There are many issues that lurk just below the surface of the DNS, but in recent years one topic has been very prominent, namely privacy. You see, the DNS is a precursor to almost everything we do on the Internet. And this is valuable information.

The Internet itself has largely followed the same path as newspapers and broadcast radio and television. These days, the Internet is largely an advertising platform. In advertising, as any advertiser will tell you, knowledge of the consumer is paramount. The nirvana for an advertiser is to deliver their message to consumers who can be persuaded to purchase their product. The best advertisement is a helpful and timely suggestion to a consumer.

So, the Internet can tell an onlooker a lot about each and every user, but the DNS can do a whole lot more.

The DNS is in a unique position to know what a user is about to do, as well as what has happened in the past. And, as the Snowden files pointed out, the circle of onlookers with an interest in this form of information leak expanded considerably.

Read Geoff Huston’s: DNS evolution: Trust, privacy and everything else

Quite predictably, this situation has provoked a response from the various folk who build and operate the Internet’s infrastructure. From the perspective of the DNS, it was clear that the open and promiscuous nature of the DNS was being widely abused. The topic of DNS Privacy was coined to cover a few issues concerning protection from eavesdropping, authenticity of the data being passed in DNS transactions, and assurance as to the identity at the other end of a DNS transaction.

There have been several efforts to improve the DNS from a privacy perspective. DNS Query Name Minimization is intended to limit the extent to which query names are broadcasted by modifying the name resolution process to expose only those parts of the query name that are relevant in each step of the name resolution task.

DNS over TLS (DoT) is intended to reduce the opportunity for eavesdroppers to ‘see’ DNS queries and responses, and confirm the authenticity at the other end of a DNS transaction. And DNSSEC is there to prevent the client from being misled by a tampered DNS response.

And that is the context of the NDSS DNS Privacy Workshop 2021. What are the current research topics in the area of DNS Privacy?

Oblivious DNS over HTTPS (ODOH)

Let’s start with the original Oblivious DNS concept (ODNS). A research group has come up with an approach to break through this uncomfortable compromise of having to admit at least some external parties to being privy to both my identity and the queries that I make. The approach is one they termed ‘Oblivious DNS’ (written up as an Internet Draft, July 2018, also a paper).

The concept is delightfully simple, and it is intended to prevent the recursive resolver from knowing both the identity of the end point stub resolver and the queries that they are making. A one-off session key is generated by the stub resolver. This stub then takes the original query name and encrypts it using the session key. The session key is encrypted using the public key of the target ODNS server and appended to the encrypted query name. This string is then encoded into an ascii string and treated like a domain name label itself. The querier then appends the label of an Oblivious DNS server domain.
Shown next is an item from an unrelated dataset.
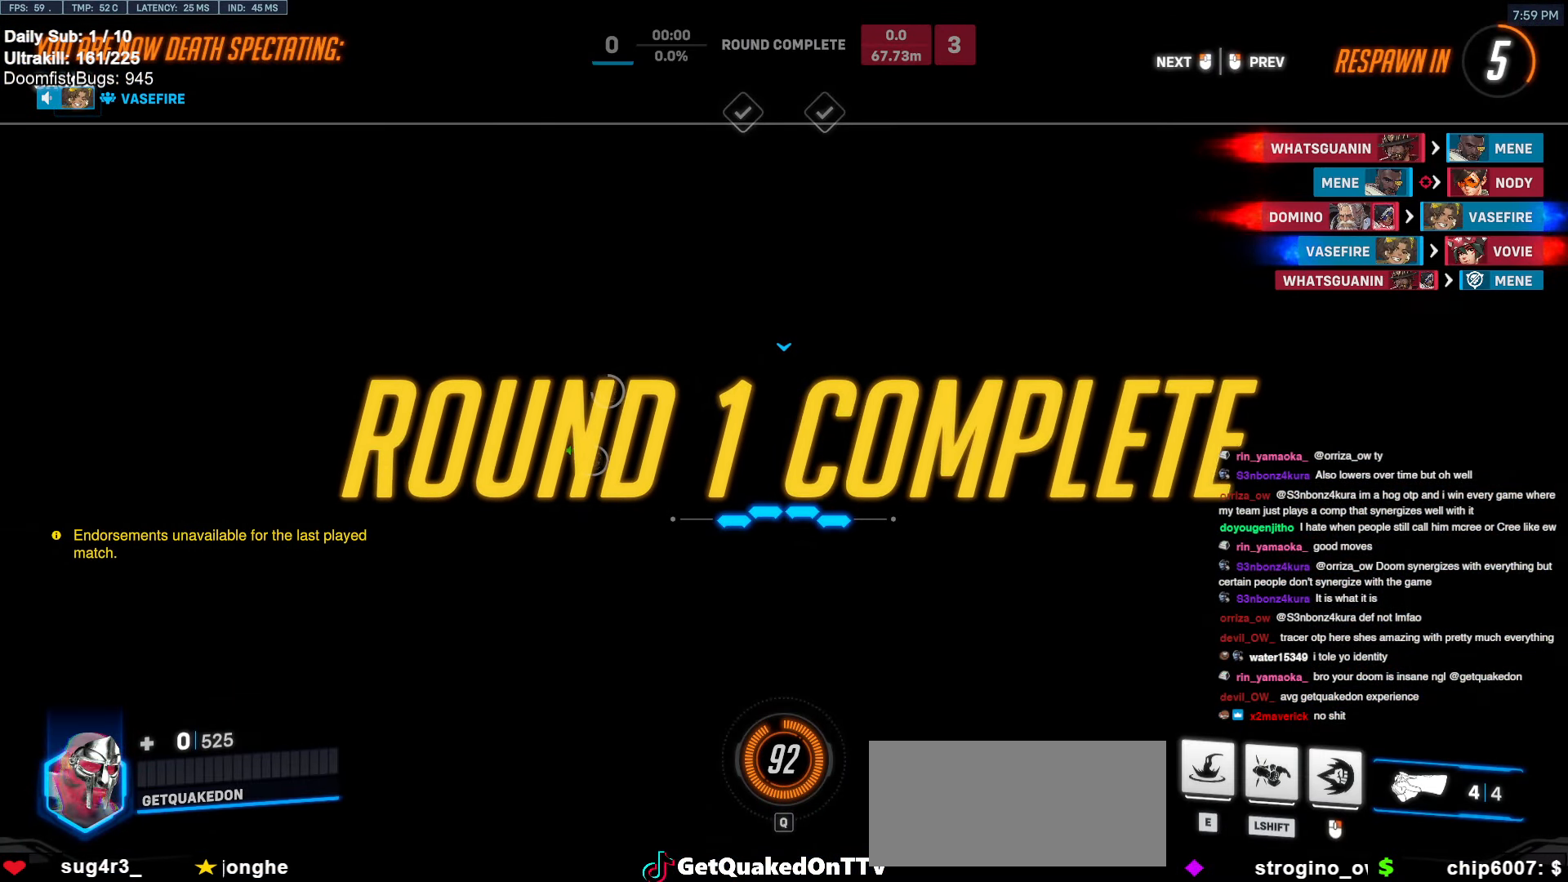
{"keys": [], "mouse": [], "events": [[66, "mouse_left", "down"], [150, "mouse_left", "up"], [383, "mouse_left", "down"], [433, "mouse_left", "up"]]}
In the DNS, the QNAME field consists of four sets of 63 bytes, which limits both the key size and encryption scheme used. For this reason, ODNS uses 16-byte AES session keys and encrypts the session keys using the Elliptic Curve Integrated Encryption Scheme (ECIES). Once the session key is encrypted, the resulting value takes up 44 bytes of the QNAME field.

The stub passes this query as a conventional DNS query to its ‘normal’ recursive resolver. The recursive resolver is unaware of Oblivious DNS label encoding and treats the query as it would any other. The recursive resolver will then pass a query for this name to an ODNS authoritative server as specified in the query name. To resolve this name the ODNS authoritative server will decrypt the session key (as it has the matching private key to decrypt the query name) and then use this session key to decrypt the query name. It can then use a conventional recursive resolution procedure to resolve the original query name.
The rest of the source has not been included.